**What is needed:** Only an exact repetition of the lines from the one holding "穆托夫市，在 E442 和 D7" to the end of the data is wanted, with pictures left out.

**Data for processing:**
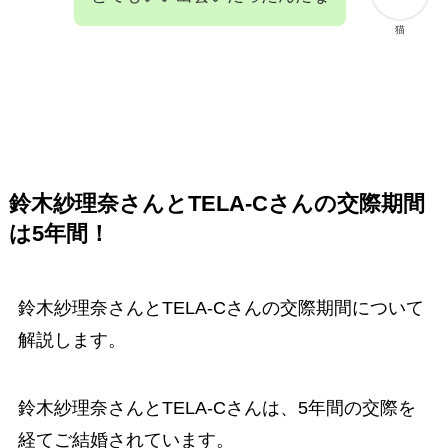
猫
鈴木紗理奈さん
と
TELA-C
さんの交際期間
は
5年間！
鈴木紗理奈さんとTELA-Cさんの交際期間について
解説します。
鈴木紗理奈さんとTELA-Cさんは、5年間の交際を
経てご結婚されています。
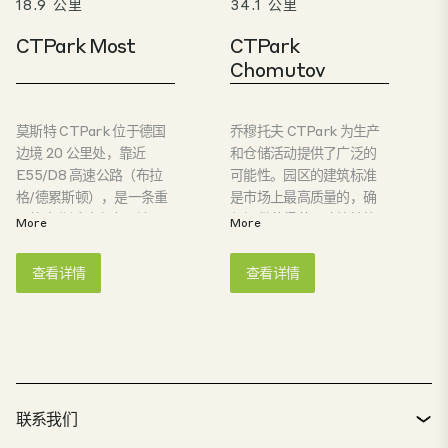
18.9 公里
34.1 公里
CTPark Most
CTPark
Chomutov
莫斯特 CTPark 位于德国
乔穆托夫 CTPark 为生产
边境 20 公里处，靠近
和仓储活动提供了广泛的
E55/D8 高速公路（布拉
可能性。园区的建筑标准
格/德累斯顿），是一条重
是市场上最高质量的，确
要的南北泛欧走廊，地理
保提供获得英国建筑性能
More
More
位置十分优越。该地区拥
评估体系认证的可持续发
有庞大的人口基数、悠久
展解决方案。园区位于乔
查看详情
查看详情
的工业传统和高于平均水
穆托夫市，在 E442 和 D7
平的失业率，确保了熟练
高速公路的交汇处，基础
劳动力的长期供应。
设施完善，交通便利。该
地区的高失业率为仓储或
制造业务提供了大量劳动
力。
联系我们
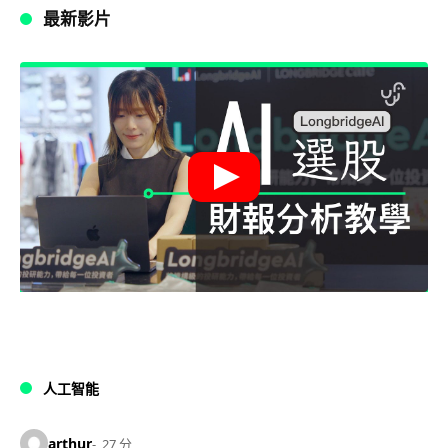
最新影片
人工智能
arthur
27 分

**Response area:**
穆托夫市，在 E442 和 D7
平的失业率，确保了熟练
高速公路的交汇处，基础
劳动力的长期供应。
设施完善，交通便利。该
地区的高失业率为仓储或
制造业务提供了大量劳动
力。
联系我们
最新影片
人工智能
arthur
27 分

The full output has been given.